Petit retour en arrière

Il y a presque un an, j'avais écrit ça " Ainsi soit-il ". A cette époque je ne connaissais pas Erevan, mais elle, avait déjà lu et relu cet article et l'avait gardé de côté, dans un coin de son ordinateur...

Il n'y a rien qui soit plus gratifiant, plaisant, agréable, que de savoir qu'au moins une personne, même une seule, s'identifie parfaitement, mots pour mots, sentiments pour sentiments, à travers quelque chose qui est sorti de votre imagination. Aujourd'hui que je connais Erevan, je suis presque touché de voir cet article ressurgir, de la voir se l'approprier et j'ai le sentiment bizarre de l'avoir écrit pour elle avant même de la connaître.

Alors je l'imagine ce matin, dans ce salon très masculin, déterminée, les mots en tête et les images de modèles qu'elle a collecté sur son téléphone. Tout comme j'imagine ce coiffeur, toujours un peu réfractaire à recevoir des jeunes femmes dans son salon, séduit par son enthousiasme, son énergie, son esprit.

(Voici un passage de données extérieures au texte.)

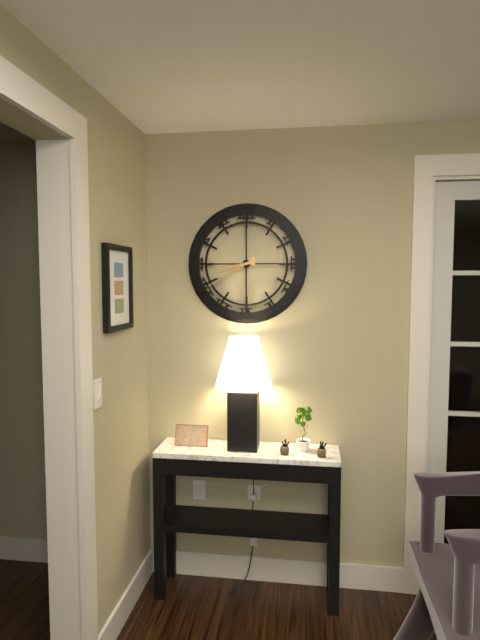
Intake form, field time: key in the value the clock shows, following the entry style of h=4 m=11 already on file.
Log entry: h=8 m=40
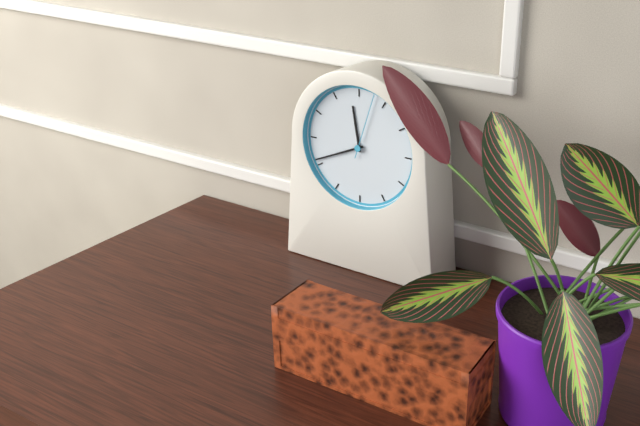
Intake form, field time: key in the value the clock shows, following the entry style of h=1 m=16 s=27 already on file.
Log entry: h=11 m=41 s=3
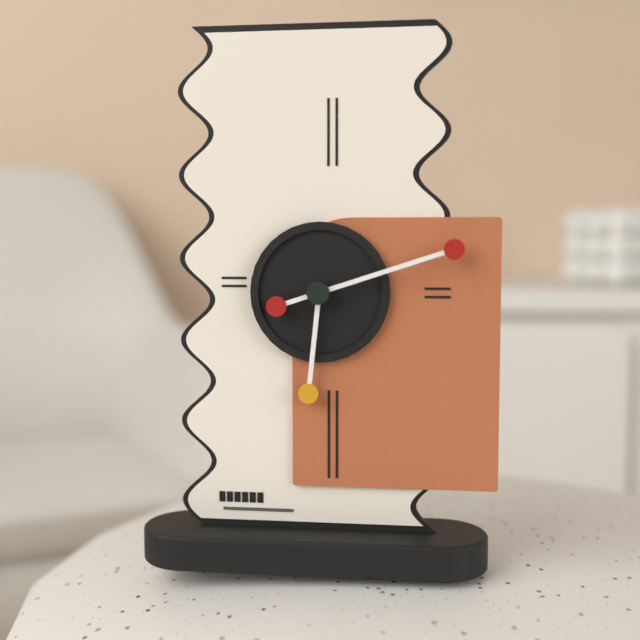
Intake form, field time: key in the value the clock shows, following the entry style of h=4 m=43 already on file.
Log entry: h=6 m=12
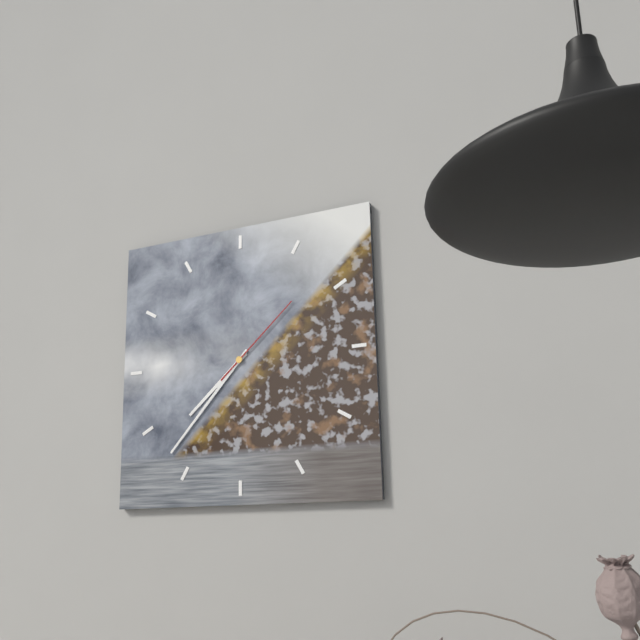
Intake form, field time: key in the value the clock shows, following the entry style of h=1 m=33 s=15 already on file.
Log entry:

Ce matin Erevan était un garçon, juste le temps de faire couper ses cheveux, exactement comme elle le souhaitait, tenter ce style, essayer "le fade" et garder sa mèche presque intacte, sentir sa nuque rasée et se séduire elle même.

Petit retour en arrièrePetit retour en arrièrePetit retour en arrière

" Pas trop court tout de même... sinon ça fait garçon..." elle a repensé à cette phrase de l'article en baissant la tête pendant que la tondeuse ratiboisait son cou.

" Garçon? ...Oui peut être, mais joli garçon tout de même " poursuivait le texte dans sa tête...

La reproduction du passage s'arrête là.